I only remember her sleeping face and her curly messy hair all around it. She wore her favourite sleeping shirt and she looked like an angel. She looked like she was okay. I really thought she was. But now I have to admit that I don't know her anymore. All these things she did...there is no way I could explain any of it. So far I wasn't able to order my thoughts about it. Maybe because a part of me never really wanted to believe it.

Now that I'm lying here all alone, all my suppressed feelings from the last days come up. They push me down and I feel so helpless. I never felt this way before. I had rough times in life, but over my drug addiction and the death of my father, I think this is even worse. My soulmate changed and left on the most mysterious way and it feels like a bad dream. Why...why...What is the matter with her? Where did she go? And why the heck did she take all our money?

We checked the bank account again and it's true. My wife who I used to know so well, my wife who I love... she took all our money we own together. As if it isn't bad enough that I just spent three days in prison, no, the bad news and the despair directly goes on and on.

She stole it, if you want it like this.

Wow, this thought is tough.

I'm trying to shake it off and stand up. Can't sleep anyway. I spotted a bottle of Jim Beam in the house bar.
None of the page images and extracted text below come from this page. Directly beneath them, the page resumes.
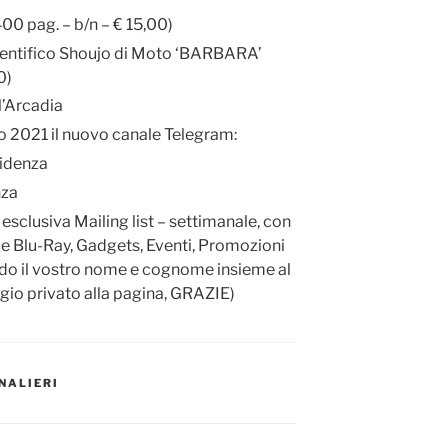
00 pag. – b/n – € 15,00)
cientifico Shoujo di Moto ‘BARBARA’
0)
l’Arcadia
no 2021 il nuovo canale Telegram:
idenza
nza
a esclusiva Mailing list – settimanale, con
 e Blu-Ray, Gadgets, Eventi, Promozioni
ndo il vostro nome e cognome insieme al
gio privato alla pagina, GRAZIE)
RNALIERI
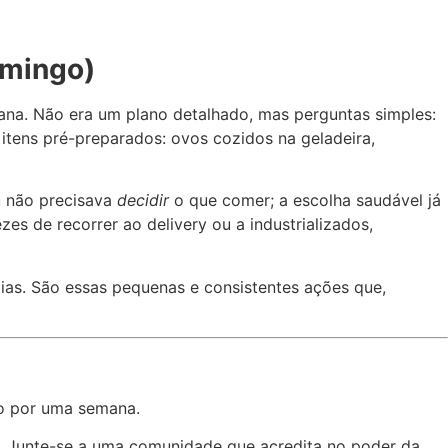
omingo)
ana. Não era um plano detalhado, mas perguntas simples:
itens pré-preparados: ovos cozidos na geladeira,
u não precisava
decidir
o que comer; a escolha saudável já
es de recorrer ao delivery ou a industrializados,
as. São essas pequenas e consistentes ações que,
-o por uma semana.
.
Junte-se a uma comunidade que acredita no poder da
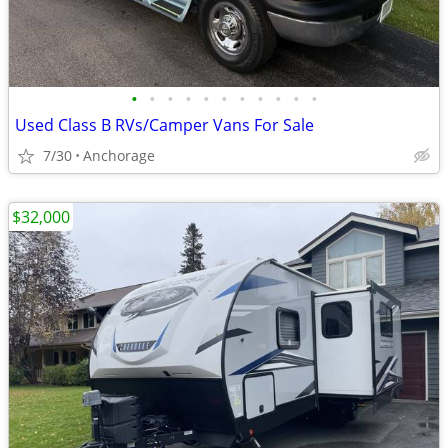
•
•
•
•
•
•
•
•
•
•
•
Used Class B RVs/Camper Vans For Sale
7/30
Anchorage
$32,000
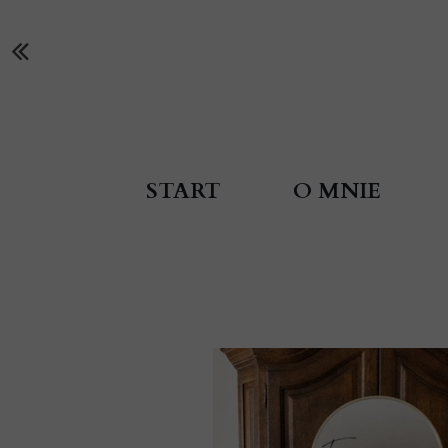
START
O MNIE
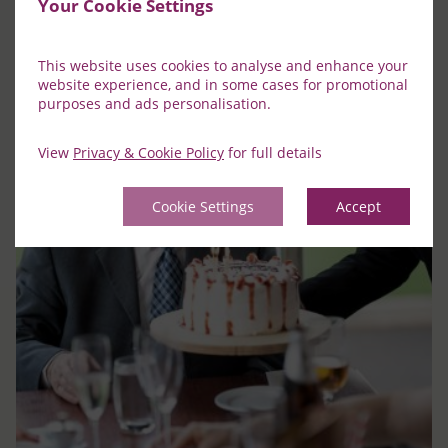
Your Cookie Settings
This website uses cookies to analyse and enhance your
website experience, and in some cases for promotional
purposes and ads personalisation.
View
Privacy & Cookie Policy
for full details
Cookie Settings
Accept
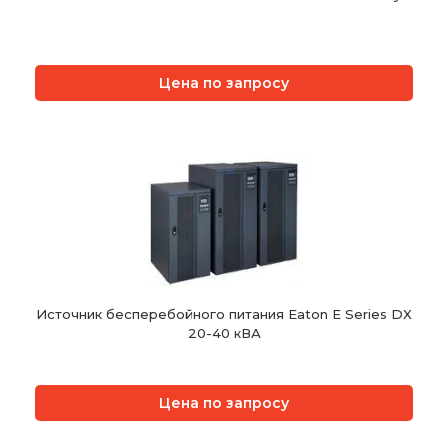
Цена по запросу
Источник бесперебойного питания Eaton E Series DX
20-40 кВА
Цена по запросу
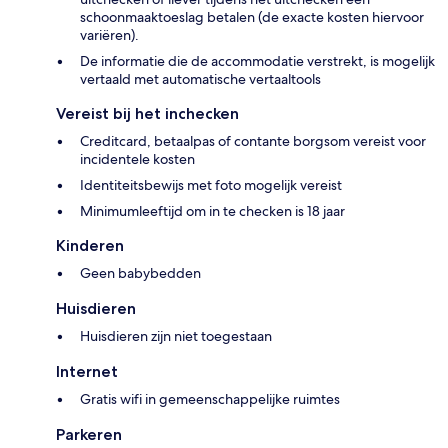
schoonmaaktoeslag betalen (de exacte kosten hiervoor
variëren).
De informatie die de accommodatie verstrekt, is mogelijk
vertaald met automatische vertaaltools
Vereist bij het inchecken
Creditcard, betaalpas of contante borgsom vereist voor
incidentele kosten
Identiteitsbewijs met foto mogelijk vereist
Minimumleeftijd om in te checken is 18 jaar
Kinderen
Geen babybedden
Huisdieren
Huisdieren zijn niet toegestaan
Internet
Gratis wifi in gemeenschappelijke ruimtes
Parkeren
A few minutes later I walk around in the living room with a glass full of the drink in my hands. The first sip burns in my throat and I cough. Still I empty the rest in a few gulps.Back to the point. She stole all our money.

Why?

Where is she now?

And why did she take the boy with her?

Questions over questions, spinning like a carousel in my tired mind.Suddenly I know what to do.

What I need is a plan. A strategy to find her. I need to investigate this case on my own. And I'm gonna start as soon as possible.The idea forms itself in my mind and it calms me down.

After a while I get back to rest again, in my mind the things I gonna do as soon as I wake up to find out more about the mysterious circumstances. And to find her.